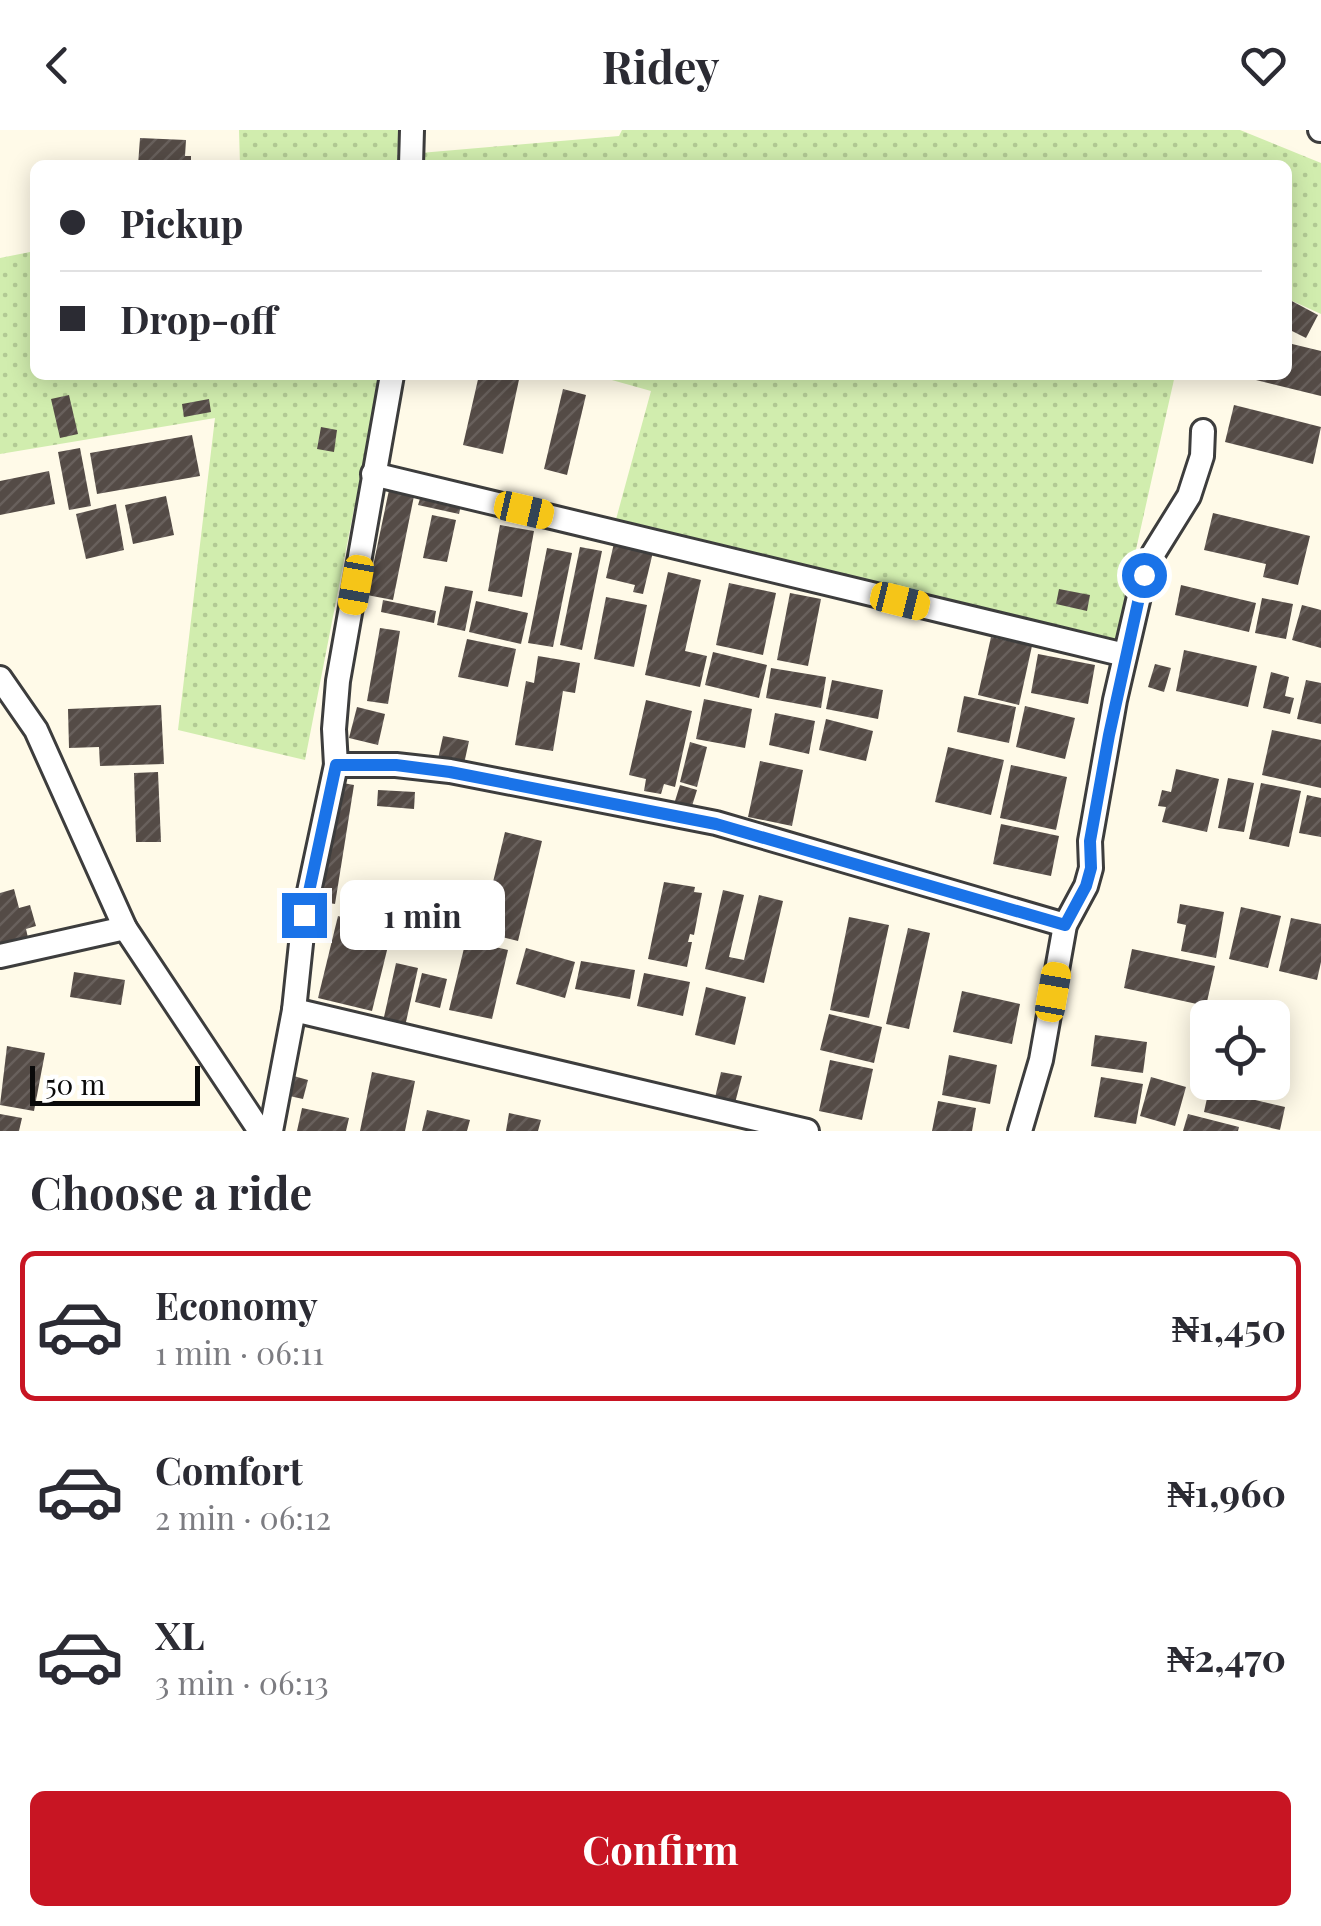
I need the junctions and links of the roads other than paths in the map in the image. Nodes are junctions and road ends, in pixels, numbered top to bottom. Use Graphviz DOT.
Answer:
graph roads {
  1 [pos="412,130"];
  2 [pos="410,160"];
  3 [pos="391,380"];
  4 [pos="1202,431"];
  5 [pos="373,474"];
  6 [pos="1126,655"];
  7 [pos="0,678"];
  8 [pos="336,765"];
  9 [pos="1065,925"];
  10 [pos="125,928"];
  11 [pos="0,956"];
  12 [pos="294,1010"];
  13 [pos="1021,1130"];
  14 [pos="260,1131"];
  15 [pos="270,1131"];
  16 [pos="808,1131"];
  1 -- 2 [label="street"];
  3 -- 5 [label="street"];
  4 -- 6 [label="street"];
  5 -- 6 [label="street"];
  5 -- 8 [label="street"];
  6 -- 9 [label="street"];
  7 -- 10 [label="street"];
  8 -- 9 [label="street"];
  8 -- 12 [label="street"];
  9 -- 13 [label="street"];
  10 -- 11 [label="street"];
  10 -- 14 [label="street"];
  12 -- 15 [label="street"];
  12 -- 16 [label="street"];
}
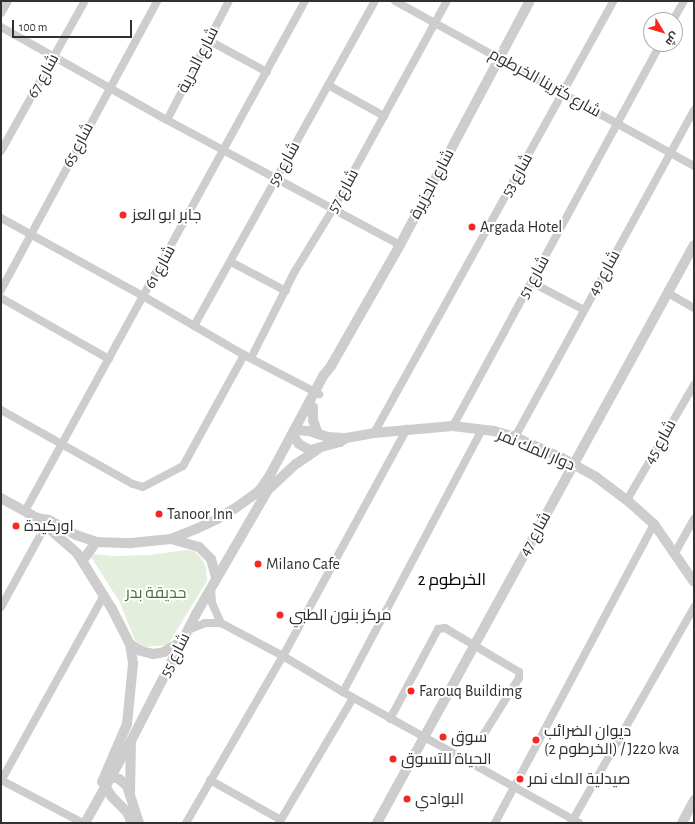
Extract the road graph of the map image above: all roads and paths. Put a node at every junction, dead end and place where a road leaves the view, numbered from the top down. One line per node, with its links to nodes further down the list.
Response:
1 (8, 1): 13 (street)
2 (85, 1): 18 (street, شارع 67)
3 (157, 1): 22 (street, شارع 65)
4 (229, 1): 16 (street, شارع الحرية)
5 (304, 1): 20 (street, شارع 61)
6 (375, 1): 21 (street, شارع 59)
7 (395, 1): 14 (street, شارع كترينا الخرطوم)
8 (447, 1): 14 (street, شارع 57)
9 (530, 1): 19 (street, شارع الجزيرة)
10 (613, 1): 23 (street, شارع 53)
11 (684, 1): 12 (street)
12 (678, 12)
13 (1, 13)
14 (436, 23): 19 (street, شارع كترينا الخرطوم); 25 (street, شارع 57)
15 (1, 27): 18 (street)
16 (208, 40): 20 (street); 26 (street, شارع الحرية)
17 (656, 52): 27 (street, شارع 51)
18 (54, 56): 22 (street); 29 (street, شارع 67)
19 (500, 58): 23 (street, شارع كترينا الخرطوم); 36 (street, شارع الجزيرة)
20 (267, 72): 28 (street, شارع 61)
21 (328, 85): 25 (street); 32 (street, شارع 59)
22 (109, 88): 26 (street); 35 (street, شارع 65)
23 (562, 93): 27 (street, شارع كترينا الخرطوم); 58 (street, شارع 53)
24 (694, 110): 30 (street, شارع 49)
25 (384, 116): 33 (street, شارع 57)
26 (167, 120): 28 (street)
27 (617, 123): 30 (street, شارع كترينا الخرطوم); 39 (street, شارع 51)
28 (224, 150): 32 (street); 43 (street, شارع 61)
29 (1, 152)
30 (670, 153): 31 (street, شارع كترينا الخرطوم); 46 (street, شارع 49)
31 (694, 166)
32 (276, 178): 33 (street); 38 (street, شارع 59)
33 (334, 209): 36 (street); 41 (street, شارع 57)
34 (1, 218): 35 (street)
35 (30, 234): 40 (street, شارع 65); 43 (street)
36 (400, 245): 51 (street, شارع الجزيرة)
37 (694, 245): 42 (street, شارع 47)
38 (231, 262): 41 (street); 47 (street, شارع 59)
39 (531, 282): 46 (street); 54 (street, شارع 51)
40 (1, 290)
41 (286, 291): 48 (street, شارع 57)
42 (668, 293): 45 (street); 64 (street, شارع 47)
43 (143, 296): 47 (street); 49 (street, شارع 61)
44 (1, 298): 49 (street)
45 (694, 308)
46 (584, 310): 60 (street, شارع 49)
47 (194, 326): 48 (street)
48 (248, 356): 51 (street); 62 (street, شارع 57)
49 (109, 359): 62 (street, شارع 61)
50 (694, 384): 67 (street, شارع 45)
51 (317, 393): 52 (street, شارع الجزيرة); 57 (street, شارع الجزيرة)
52 (313, 407): 57 (street, شارع الجزيرة); 59 (street)
53 (1, 410): 62 (street)
54 (453, 426): 55 (street, دوار المك نمر); 56 (street, دوار المك نمر)
55 (407, 430): 58 (street, دوار المك نمر); 85 (street)
56 (482, 430): 60 (street, دوار المك نمر); 86 (street)
57 (296, 433): 59 (street); 63 (street); 65 (street, شارع الجزيرة)
58 (374, 433): 61 (street, دوار المك نمر)
59 (318, 434): 61 (street)
60 (515, 437): 64 (street, دوار المك نمر)
61 (346, 438): 63 (street, دوار المك نمر)
62 (62, 443): 68 (street, شارع 61)
63 (318, 449): 65 (street, دوار المك نمر)
64 (573, 465): 67 (street, دوار المك نمر); 84 (street, شارع 47)
65 (265, 488): 72 (street, دوار المك نمر); 76 (street, شارع 55)
66 (1, 498): 68 (street)
67 (627, 500): 71 (street, دوار المك نمر)
68 (25, 511): 70 (street)
69 (694, 519): 74 (street)
70 (47, 523): 73 (street); 75 (street); 79 (street)
71 (654, 524): 74 (street, دوار المك نمر); 95 (street)
72 (171, 539): 73 (street); 76 (street)
73 (96, 542): 75 (street)
74 (675, 553): 77 (street, دوار المك نمر)
75 (83, 560): 78 (street)
76 (214, 582): 81 (street); 82 (street, شارع 55)
77 (694, 582)
78 (104, 595): 83 (street); 92 (street)
79 (1, 606)
80 (694, 607): 102 (street)
81 (221, 623): 82 (street); 85 (street)
82 (186, 634): 83 (street); 91 (street, شارع 55)
83 (130, 644): 93 (street)
84 (474, 645): 88 (street); 89 (street); 90 (street, شارع 47)
85 (283, 656): 86 (street); 94 (street)
86 (342, 692): 87 (street)
87 (353, 698): 88 (street); 100 (street)
88 (390, 719): 90 (street)
89 (482, 737)
90 (423, 738): 95 (street); 106 (street, شارع 47)
91 (131, 741): 93 (street, شارع 55); 96 (street)
92 (1, 780): 101 (street)
93 (107, 780): 96 (street); 98 (street); 99 (street, شارع 55); 101 (street)
94 (210, 780): 100 (street); 105 (street)
95 (515, 788): 102 (street); 107 (street)
96 (130, 793): 104 (street)
97 (694, 800): 108 (street)
98 (116, 801): 99 (street); 103 (street)
99 (93, 809): 101 (street, شارع 55)
100 (280, 821)
101 (81, 822)
102 (575, 822)
103 (132, 823)
104 (139, 823)
105 (186, 823)
106 (377, 823)
107 (496, 823)
108 (682, 823)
──────────────────────────────
PROBLEM DETAILS:
Restate the listing above word for word and skip each picture.

EXPECTED OUTPUT:
I need the junctions and links of the roads other than paths in the map in the image. Nodes are junctions and road ends, in pixels, numbered top to bottom. Use Graphviz DOT.
Answer:
graph roads {
  1 [pos="412,130"];
  2 [pos="410,160"];
  3 [pos="391,380"];
  4 [pos="1202,431"];
  5 [pos="373,474"];
  6 [pos="1126,655"];
  7 [pos="0,678"];
  8 [pos="336,765"];
  9 [pos="1065,925"];
  10 [pos="125,928"];
  11 [pos="0,956"];
  12 [pos="294,1010"];
  13 [pos="1021,1130"];
  14 [pos="260,1131"];
  15 [pos="270,1131"];
  16 [pos="808,1131"];
  1 -- 2 [label="street"];
  3 -- 5 [label="street"];
  4 -- 6 [label="street"];
  5 -- 6 [label="street"];
  5 -- 8 [label="street"];
  6 -- 9 [label="street"];
  7 -- 10 [label="street"];
  8 -- 9 [label="street"];
  8 -- 12 [label="street"];
  9 -- 13 [label="street"];
  10 -- 11 [label="street"];
  10 -- 14 [label="street"];
  12 -- 15 [label="street"];
  12 -- 16 [label="street"];
}
Extract the road graph of the map image above: all roads and paths. Put a node at every junction, dead end and place where a road leaves the view, numbered from the top down. One line per node, with its links to nodes further down the list.
Response:
1 (8, 1): 13 (street)
2 (85, 1): 18 (street, شارع 67)
3 (157, 1): 22 (street, شارع 65)
4 (229, 1): 16 (street, شارع الحرية)
5 (304, 1): 20 (street, شارع 61)
6 (375, 1): 21 (street, شارع 59)
7 (395, 1): 14 (street, شارع كترينا الخرطوم)
8 (447, 1): 14 (street, شارع 57)
9 (530, 1): 19 (street, شارع الجزيرة)
10 (613, 1): 23 (street, شارع 53)
11 (684, 1): 12 (street)
12 (678, 12)
13 (1, 13)
14 (436, 23): 19 (street, شارع كترينا الخرطوم); 25 (street, شارع 57)
15 (1, 27): 18 (street)
16 (208, 40): 20 (street); 26 (street, شارع الحرية)
17 (656, 52): 27 (street, شارع 51)
18 (54, 56): 22 (street); 29 (street, شارع 67)
19 (500, 58): 23 (street, شارع كترينا الخرطوم); 36 (street, شارع الجزيرة)
20 (267, 72): 28 (street, شارع 61)
21 (328, 85): 25 (street); 32 (street, شارع 59)
22 (109, 88): 26 (street); 35 (street, شارع 65)
23 (562, 93): 27 (street, شارع كترينا الخرطوم); 58 (street, شارع 53)
24 (694, 110): 30 (street, شارع 49)
25 (384, 116): 33 (street, شارع 57)
26 (167, 120): 28 (street)
27 (617, 123): 30 (street, شارع كترينا الخرطوم); 39 (street, شارع 51)
28 (224, 150): 32 (street); 43 (street, شارع 61)
29 (1, 152)
30 (670, 153): 31 (street, شارع كترينا الخرطوم); 46 (street, شارع 49)
31 (694, 166)
32 (276, 178): 33 (street); 38 (street, شارع 59)
33 (334, 209): 36 (street); 41 (street, شارع 57)
34 (1, 218): 35 (street)
35 (30, 234): 40 (street, شارع 65); 43 (street)
36 (400, 245): 51 (street, شارع الجزيرة)
37 (694, 245): 42 (street, شارع 47)
38 (231, 262): 41 (street); 47 (street, شارع 59)
39 (531, 282): 46 (street); 54 (street, شارع 51)
40 (1, 290)
41 (286, 291): 48 (street, شارع 57)
42 (668, 293): 45 (street); 64 (street, شارع 47)
43 (143, 296): 47 (street); 49 (street, شارع 61)
44 (1, 298): 49 (street)
45 (694, 308)
46 (584, 310): 60 (street, شارع 49)
47 (194, 326): 48 (street)
48 (248, 356): 51 (street); 62 (street, شارع 57)
49 (109, 359): 62 (street, شارع 61)
50 (694, 384): 67 (street, شارع 45)
51 (317, 393): 52 (street, شارع الجزيرة); 57 (street, شارع الجزيرة)
52 (313, 407): 57 (street, شارع الجزيرة); 59 (street)
53 (1, 410): 62 (street)
54 (453, 426): 55 (street, دوار المك نمر); 56 (street, دوار المك نمر)
55 (407, 430): 58 (street, دوار المك نمر); 85 (street)
56 (482, 430): 60 (street, دوار المك نمر); 86 (street)
57 (296, 433): 59 (street); 63 (street); 65 (street, شارع الجزيرة)
58 (374, 433): 61 (street, دوار المك نمر)
59 (318, 434): 61 (street)
60 (515, 437): 64 (street, دوار المك نمر)
61 (346, 438): 63 (street, دوار المك نمر)
62 (62, 443): 68 (street, شارع 61)
63 (318, 449): 65 (street, دوار المك نمر)
64 (573, 465): 67 (street, دوار المك نمر); 84 (street, شارع 47)
65 (265, 488): 72 (street, دوار المك نمر); 76 (street, شارع 55)
66 (1, 498): 68 (street)
67 (627, 500): 71 (street, دوار المك نمر)
68 (25, 511): 70 (street)
69 (694, 519): 74 (street)
70 (47, 523): 73 (street); 75 (street); 79 (street)
71 (654, 524): 74 (street, دوار المك نمر); 95 (street)
72 (171, 539): 73 (street); 76 (street)
73 (96, 542): 75 (street)
74 (675, 553): 77 (street, دوار المك نمر)
75 (83, 560): 78 (street)
76 (214, 582): 81 (street); 82 (street, شارع 55)
77 (694, 582)
78 (104, 595): 83 (street); 92 (street)
79 (1, 606)
80 (694, 607): 102 (street)
81 (221, 623): 82 (street); 85 (street)
82 (186, 634): 83 (street); 91 (street, شارع 55)
83 (130, 644): 93 (street)
84 (474, 645): 88 (street); 89 (street); 90 (street, شارع 47)
85 (283, 656): 86 (street); 94 (street)
86 (342, 692): 87 (street)
87 (353, 698): 88 (street); 100 (street)
88 (390, 719): 90 (street)
89 (482, 737)
90 (423, 738): 95 (street); 106 (street, شارع 47)
91 (131, 741): 93 (street, شارع 55); 96 (street)
92 (1, 780): 101 (street)
93 (107, 780): 96 (street); 98 (street); 99 (street, شارع 55); 101 (street)
94 (210, 780): 100 (street); 105 (street)
95 (515, 788): 102 (street); 107 (street)
96 (130, 793): 104 (street)
97 (694, 800): 108 (street)
98 (116, 801): 99 (street); 103 (street)
99 (93, 809): 101 (street, شارع 55)
100 (280, 821)
101 (81, 822)
102 (575, 822)
103 (132, 823)
104 (139, 823)
105 (186, 823)
106 (377, 823)
107 (496, 823)
108 (682, 823)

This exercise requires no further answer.